EXERCISE » Return the listing below unchanged, minus its pictures.
▽
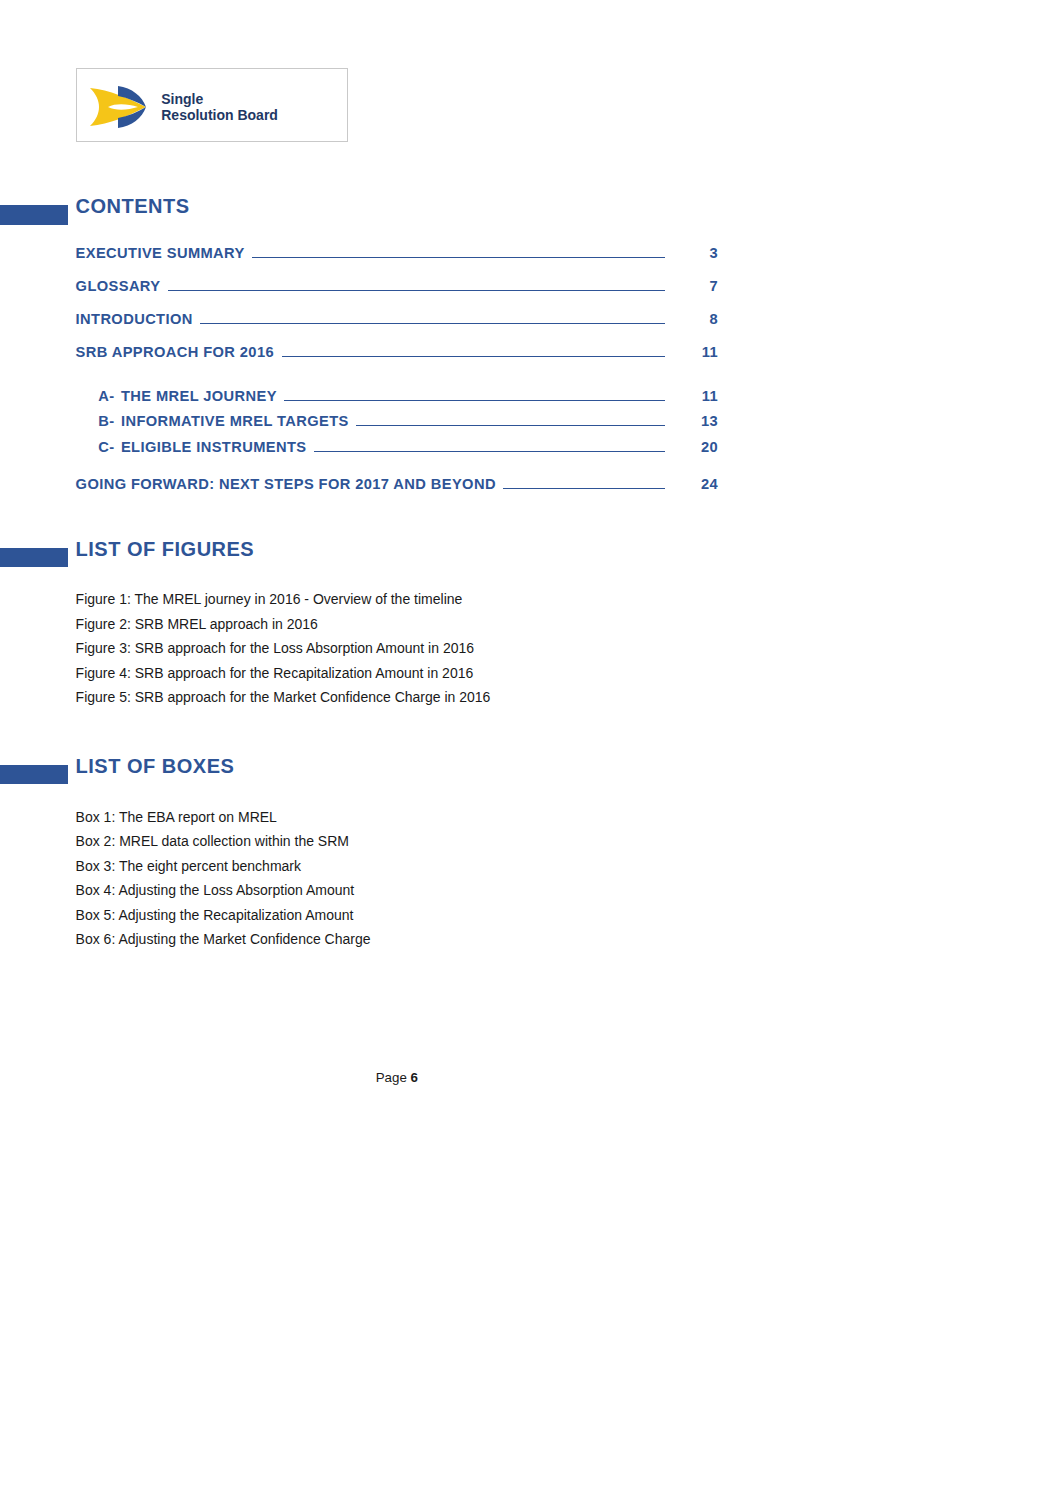Single
Resolution Board
CONTENTS
EXECUTIVE SUMMARY 3
GLOSSARY 7
INTRODUCTION 8
SRB APPROACH FOR 2016 11
A-THE MREL JOURNEY 11
B-INFORMATIVE MREL TARGETS 13
C-ELIGIBLE INSTRUMENTS 20
GOING FORWARD: NEXT STEPS FOR 2017 AND BEYOND 24
LIST OF FIGURES
Figure 1: The MREL journey in 2016 - Overview of the timeline
Figure 2: SRB MREL approach in 2016
Figure 3: SRB approach for the Loss Absorption Amount in 2016
Figure 4: SRB approach for the Recapitalization Amount in 2016
Figure 5: SRB approach for the Market Confidence Charge in 2016
LIST OF BOXES
Box 1: The EBA report on MREL
Box 2: MREL data collection within the SRM
Box 3: The eight percent benchmark
Box 4: Adjusting the Loss Absorption Amount
Box 5: Adjusting the Recapitalization Amount
Box 6: Adjusting the Market Confidence Charge
Page 6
△
TASK OUTPUT »
Single
Resolution Board
CONTENTS
EXECUTIVE SUMMARY 3
GLOSSARY 7
INTRODUCTION 8
SRB APPROACH FOR 2016 11
A-THE MREL JOURNEY 11
B-INFORMATIVE MREL TARGETS 13
C-ELIGIBLE INSTRUMENTS 20
GOING FORWARD: NEXT STEPS FOR 2017 AND BEYOND 24
LIST OF FIGURES
Figure 1: The MREL journey in 2016 - Overview of the timeline
Figure 2: SRB MREL approach in 2016
Figure 3: SRB approach for the Loss Absorption Amount in 2016
Figure 4: SRB approach for the Recapitalization Amount in 2016
Figure 5: SRB approach for the Market Confidence Charge in 2016
LIST OF BOXES
Box 1: The EBA report on MREL
Box 2: MREL data collection within the SRM
Box 3: The eight percent benchmark
Box 4: Adjusting the Loss Absorption Amount
Box 5: Adjusting the Recapitalization Amount
Box 6: Adjusting the Market Confidence Charge
Page 6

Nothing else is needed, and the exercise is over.